• **Texto proporcionado**:
++++++++
Chestertoniana

IX. Sobre la perfección, o por qué no me gustan los restaurantes de lujo

Creo que fue Epicuro el que dijo que lo importante no es lo que comes, sino con quién comes. Ahí sí que coincido por completo con él, sin perjuicio de que, puestos a optar en cuanto a escuelas filosóficas de la época helenística, yo por quienes me inclino sin pensarlo es con los estoicos, para quienes el sentido de la vida está en la razón a diferencia de los epicúreos, que lo encontraban en el placer.

En todo caso, puede que esto haya sido algo que quizás tuviera en mente Manuel Vázquez Montalbán cuando dijo –o hizo que alguno de sus personajes dijera– que él no vivía para comer, sino que comía para vivir.
++++++++
• **Partes del ejercicio**:
1: Repite textualmente el fragmento del texto proporcionado que va desde "Chestertoniana" hasta "comía para vivir.".
2: Responde estas preguntas a partir del texto proporcionado:
(a) ¿A qué filósofo se atribuye en el texto la idea de que lo importante no es lo que comes, sino con quién comes?
(b) ¿En qué encontraban los epicúreos el sentido de la vida?
(c) ¿Qué autor dijo, o hizo decir a alguno de sus personajes, que no vivía para comer, sino que comía para vivir?

[Entradas de datos guardadas]
++++++++
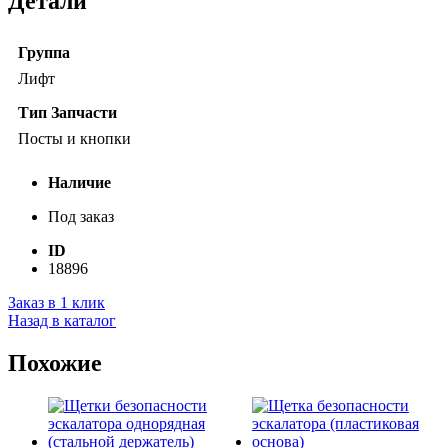
Детали
Группа
Лифт
Тип Запчасти
Посты и кнопки
Наличие
Под заказ
ID
18896
Заказ в 1 клик
Назад в каталог
Похожие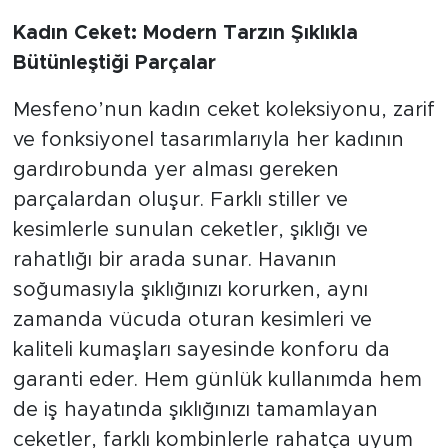
Kadın Ceket: Modern Tarzın Şıklıkla
Bütünleştiği Parçalar
Mesfeno’nun kadın ceket koleksiyonu, zarif
ve fonksiyonel tasarımlarıyla her kadının
gardırobunda yer alması gereken
parçalardan oluşur. Farklı stiller ve
kesimlerle sunulan ceketler, şıklığı ve
rahatlığı bir arada sunar. Havanın
soğumasıyla şıklığınızı korurken, aynı
zamanda vücuda oturan kesimleri ve
kaliteli kumaşları sayesinde konforu da
garanti eder. Hem günlük kullanımda hem
de iş hayatında şıklığınızı tamamlayan
ceketler, farklı kombinlerle rahatça uyum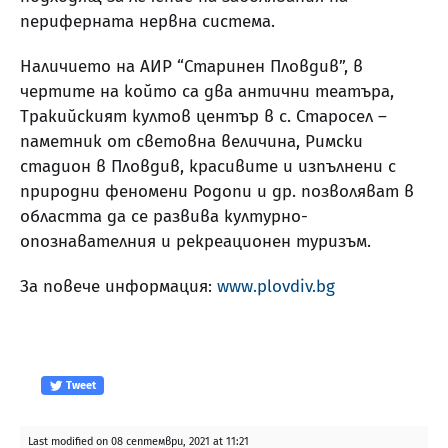
периферната нервна система.
Наличието на АИР “Старинен Пловдив”, в
чертите на който са два антични театъра,
Тракийският култов център в с. Старосел –
паметник от световна величина, Римски
стадион в Пловдив, красивите и изпълнени с
природни феномени Родопи и др. позволяват в
областта да се развива културно-
опознавателния и рекреационен туризъм.
За повече информация:
www.plovdiv.bg
Tweet
Last modified on 08 септември, 2021 at 11:21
++++++++
• **Respuestas del ejercicio**:
1:
Chestertoniana

IX. Sobre la perfección, o por qué no me gustan los restaurantes de lujo

Creo que fue Epicuro el que dijo que lo importante no es lo que comes, sino con quién comes. Ahí sí que coincido por completo con él, sin perjuicio de que, puestos a optar en cuanto a escuelas filosóficas de la época helenística, yo por quienes me inclino sin pensarlo es con los estoicos, para quienes el sentido de la vida está en la razón a diferencia de los epicúreos, que lo encontraban en el placer.

En todo caso, puede que esto haya sido algo que quizás tuviera en mente Manuel Vázquez Montalbán cuando dijo –o hizo que alguno de sus personajes dijera– que él no vivía para comer, sino que comía para vivir.

2:
(a) A Epicuro.
(b) En el placer.
(c) Manuel Vázquez Montalbán.